*** TEXT BLOCK Section Begins ***
Before closing the file,LightDB flushes all modified caches to the file.
LdbAddRecord()
int LdbAddRecord( // adds new record (pKey+pData) to the database.
LDB_HANDLE *ph, // pointer to the LDB_HANDLE.
void *pKey, // pointer to the key added.
void *pData // pointer to the data added.
);
Notes:
Add new record to the data base.
If the same key is already in the database,then this function fails.
Array size of pKey and pData must be greater than or equal to the size specified at LdbOpen().
(This array size assumption applies to other I/O functions except stated otherwise.)
To keep B-Tree be balanced,tree restructuring may happen.
LdbGetData()
int LdbGetData( // retrieves the data(pData) paired with the specified key(pKey).
LDB_HANDLE *ph, // pointer to the LDB_HANDLE.
void *pKey, // user specified key to obtain corresponding data.
void *pData // pointer to the data area retrieved.
);
Notes:
Find the record having the key(pKey) and copy it's data to pData.
LdbChangeData()
int LdbChangeData( // changes the data field having the key(pKey) to pData.
LDB_HANDLE *ph, // pointer to the LDB_HANDLE.
void *pKey, // pointer to the key searched.
void *pData // pointer to the data changed.
);
Notes:
Find the record having the key(pKey) and change it's data to pData.
LdbWriteRecord()
int LdbWriteRecord( // finds the key and change paired data,or add key and data if not found.
LDB_HANDLE *ph, // pointer to the LDB_HANDLE.
void *pKey, // pointer to the key searched.
void *pData // pointer to the data changed or added.
);
Notes:
Find the record having the key(pKey) and change the data to pData.
If the key is not found,then the record specified is added to the database.
LdbDeleteRecord()
int LdbDeleteRecord( // deletes the record having the key specified by pKey.
LDB_HANDLE *ph, // pointer to the LDB_HANDLE.
void *pKey // pointer to the key to identify the record deleted.
);
Notes:
Delete the record having the key(pKey) from the data base.
The record pointer is undefined after successful deletion.
To keep B-Tree be balanced,tree restructuring may happen.
LdbGetMinRecord()
int LdbGetMinRecord( // retrieves the record having the minimum key.
LDB_HANDLE *ph, // pointer to the LDB_HANDLE.
void *pKey, // the minimum key retrieved.
void *pData // the data paired with the minimum key.
);
Notes:
Retrieve minimum key record.
LdbGetMaxRecord()
int LdbGetMaxRecord( // retrieves the record having the maximum key.
LDB_HANDLE *ph, // pointer to the LDB_HANDLE.
void *pKey, // the maximum key retrieved.
void *pData // the data paired with the maximum key.
);
Notes:
Retrieve maximum key record.
LdbGetNextRecord()
*** TEXT BLOCK Section Ends ***
*** GIVEN RECORDS Section Begins ***
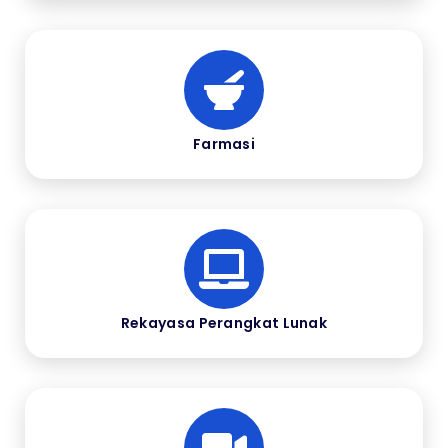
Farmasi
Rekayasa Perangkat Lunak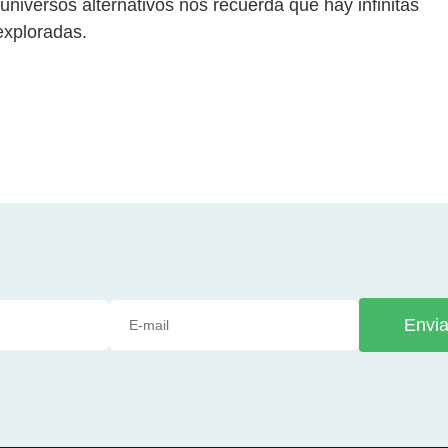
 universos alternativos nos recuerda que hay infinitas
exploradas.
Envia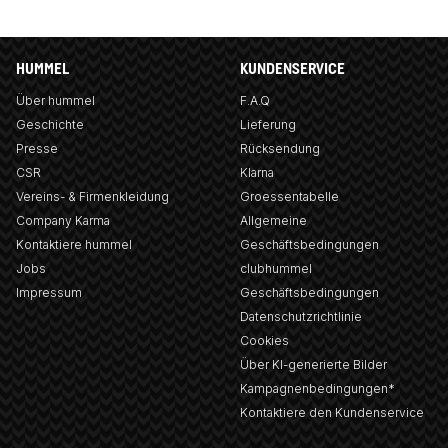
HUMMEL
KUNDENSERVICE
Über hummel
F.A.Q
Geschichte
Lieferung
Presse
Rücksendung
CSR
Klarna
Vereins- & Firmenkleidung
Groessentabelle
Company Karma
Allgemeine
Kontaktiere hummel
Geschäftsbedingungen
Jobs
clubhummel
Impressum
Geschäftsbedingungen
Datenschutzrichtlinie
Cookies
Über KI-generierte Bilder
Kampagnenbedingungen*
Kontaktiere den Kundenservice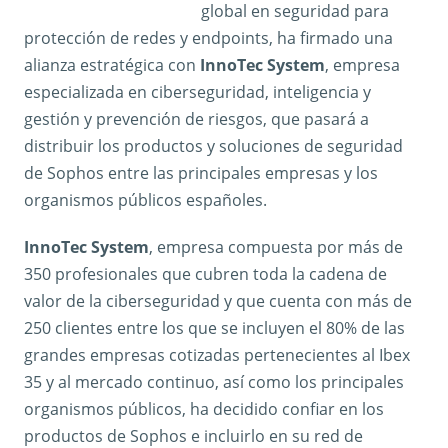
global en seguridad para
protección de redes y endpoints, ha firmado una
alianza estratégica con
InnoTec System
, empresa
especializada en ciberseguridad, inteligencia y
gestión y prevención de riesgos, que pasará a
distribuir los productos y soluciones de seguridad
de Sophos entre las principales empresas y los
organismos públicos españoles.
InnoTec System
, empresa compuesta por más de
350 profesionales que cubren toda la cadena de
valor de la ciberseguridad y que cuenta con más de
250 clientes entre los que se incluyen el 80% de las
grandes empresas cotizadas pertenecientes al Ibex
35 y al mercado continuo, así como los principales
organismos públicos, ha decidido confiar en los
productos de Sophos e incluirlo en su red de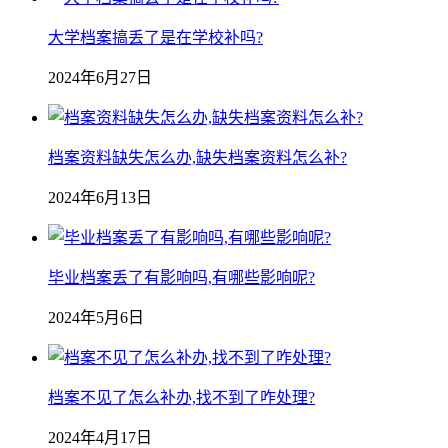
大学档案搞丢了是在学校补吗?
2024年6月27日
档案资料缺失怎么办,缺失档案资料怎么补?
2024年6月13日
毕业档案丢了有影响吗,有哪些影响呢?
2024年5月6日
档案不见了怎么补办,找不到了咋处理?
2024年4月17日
*** GIVEN RECORDS Section Ends ***
*** GIVEN RECORDS Section Begins ***
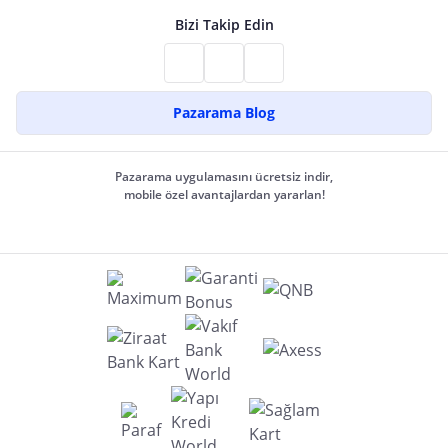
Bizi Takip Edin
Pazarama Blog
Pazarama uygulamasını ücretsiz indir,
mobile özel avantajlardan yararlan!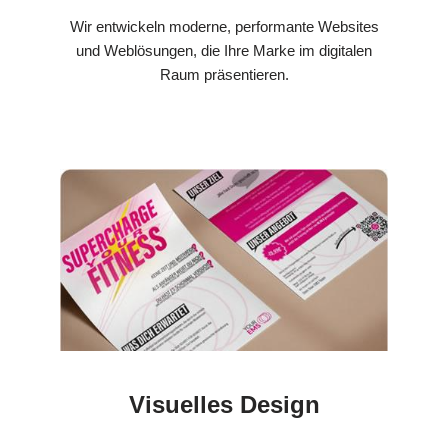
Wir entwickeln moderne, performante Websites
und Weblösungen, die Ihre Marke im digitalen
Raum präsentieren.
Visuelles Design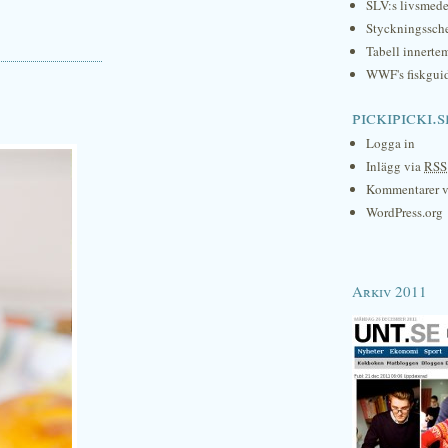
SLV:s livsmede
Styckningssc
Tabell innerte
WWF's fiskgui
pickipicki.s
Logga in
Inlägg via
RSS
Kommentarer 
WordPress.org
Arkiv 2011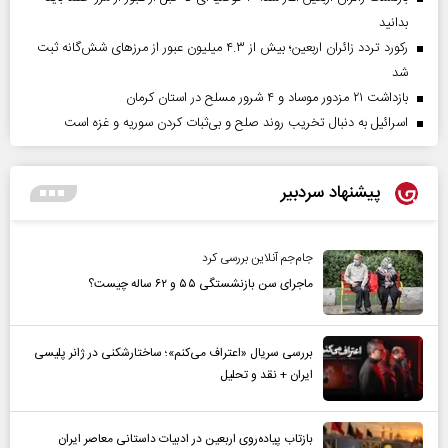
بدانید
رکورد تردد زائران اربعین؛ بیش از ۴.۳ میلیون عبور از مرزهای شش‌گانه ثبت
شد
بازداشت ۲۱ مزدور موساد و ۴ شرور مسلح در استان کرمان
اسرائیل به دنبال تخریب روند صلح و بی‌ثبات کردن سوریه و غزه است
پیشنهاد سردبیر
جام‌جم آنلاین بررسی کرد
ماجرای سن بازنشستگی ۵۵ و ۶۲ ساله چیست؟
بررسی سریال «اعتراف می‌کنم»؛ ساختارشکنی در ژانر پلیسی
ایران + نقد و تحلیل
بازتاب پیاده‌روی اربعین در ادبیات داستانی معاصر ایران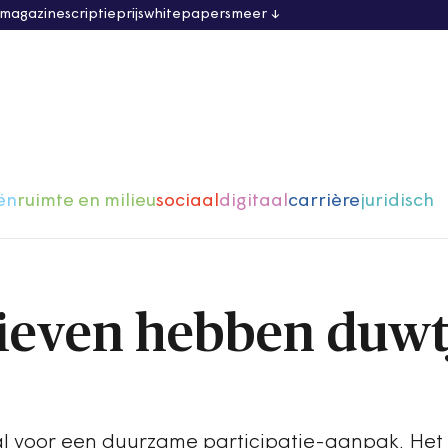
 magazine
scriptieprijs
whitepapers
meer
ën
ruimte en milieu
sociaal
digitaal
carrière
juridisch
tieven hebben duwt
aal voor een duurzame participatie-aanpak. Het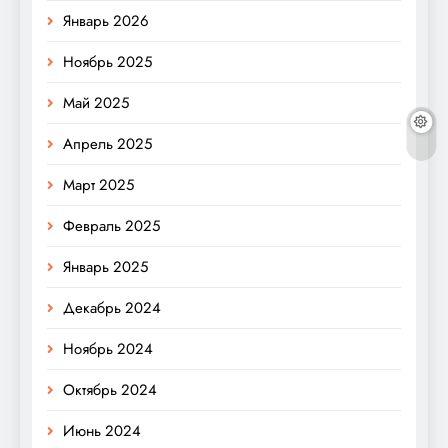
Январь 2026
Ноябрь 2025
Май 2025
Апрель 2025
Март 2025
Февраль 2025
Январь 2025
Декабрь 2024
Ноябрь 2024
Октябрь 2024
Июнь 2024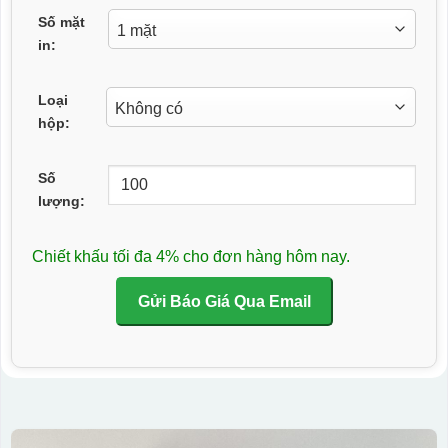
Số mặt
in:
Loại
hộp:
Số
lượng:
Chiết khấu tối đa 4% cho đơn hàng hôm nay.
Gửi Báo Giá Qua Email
*** GIVEN RECORDS Section Ends ***
*** GIVEN RECORDS Section Begins ***
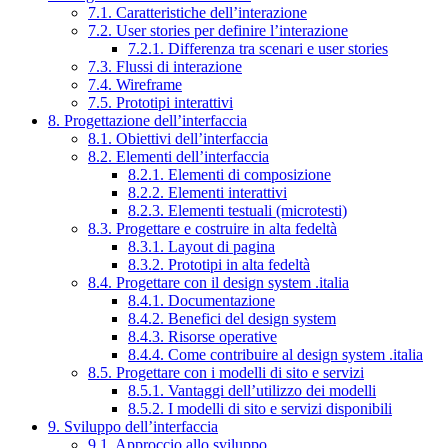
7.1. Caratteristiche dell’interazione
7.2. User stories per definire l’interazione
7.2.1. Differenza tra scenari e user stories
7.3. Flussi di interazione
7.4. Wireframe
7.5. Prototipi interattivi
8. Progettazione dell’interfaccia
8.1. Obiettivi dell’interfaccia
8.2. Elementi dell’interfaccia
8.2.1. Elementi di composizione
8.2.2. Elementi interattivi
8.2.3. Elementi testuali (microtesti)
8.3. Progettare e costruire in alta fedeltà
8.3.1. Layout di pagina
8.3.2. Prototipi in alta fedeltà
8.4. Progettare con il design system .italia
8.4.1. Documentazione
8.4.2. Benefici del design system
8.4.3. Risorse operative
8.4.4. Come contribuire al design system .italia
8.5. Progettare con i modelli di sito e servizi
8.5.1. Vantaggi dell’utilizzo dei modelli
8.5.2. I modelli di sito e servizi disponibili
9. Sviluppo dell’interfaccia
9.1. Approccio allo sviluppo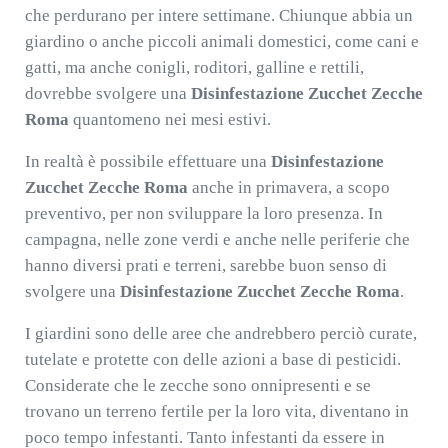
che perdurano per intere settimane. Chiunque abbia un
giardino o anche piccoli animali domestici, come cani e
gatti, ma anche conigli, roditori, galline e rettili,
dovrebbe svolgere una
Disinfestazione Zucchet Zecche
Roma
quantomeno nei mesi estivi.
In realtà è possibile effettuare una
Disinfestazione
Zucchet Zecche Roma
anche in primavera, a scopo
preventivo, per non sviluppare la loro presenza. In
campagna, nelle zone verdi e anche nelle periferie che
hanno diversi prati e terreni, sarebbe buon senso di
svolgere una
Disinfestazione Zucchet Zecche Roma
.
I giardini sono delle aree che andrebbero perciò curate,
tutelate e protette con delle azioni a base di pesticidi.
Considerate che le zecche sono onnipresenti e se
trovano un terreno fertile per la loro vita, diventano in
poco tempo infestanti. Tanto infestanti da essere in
*** GIVEN RECORDS Section Ends ***
TO-DO ITEM → Quote the LightDB function reference word for word, starting at "int LdbAddRecord( //" and ending at "specified at LdbOpen().".

SOLUTION TO THIS PROBLEM →
int LdbAddRecord( // adds new record (pKey+pData) to the database.
LDB_HANDLE *ph, // pointer to the LDB_HANDLE.
void *pKey, // pointer to the key added.
void *pData // pointer to the data added.
);
Notes:
Add new record to the data base.
If the same key is already in the database,then this function fails.
Array size of pKey and pData must be greater than or equal to the size specified at LdbOpen().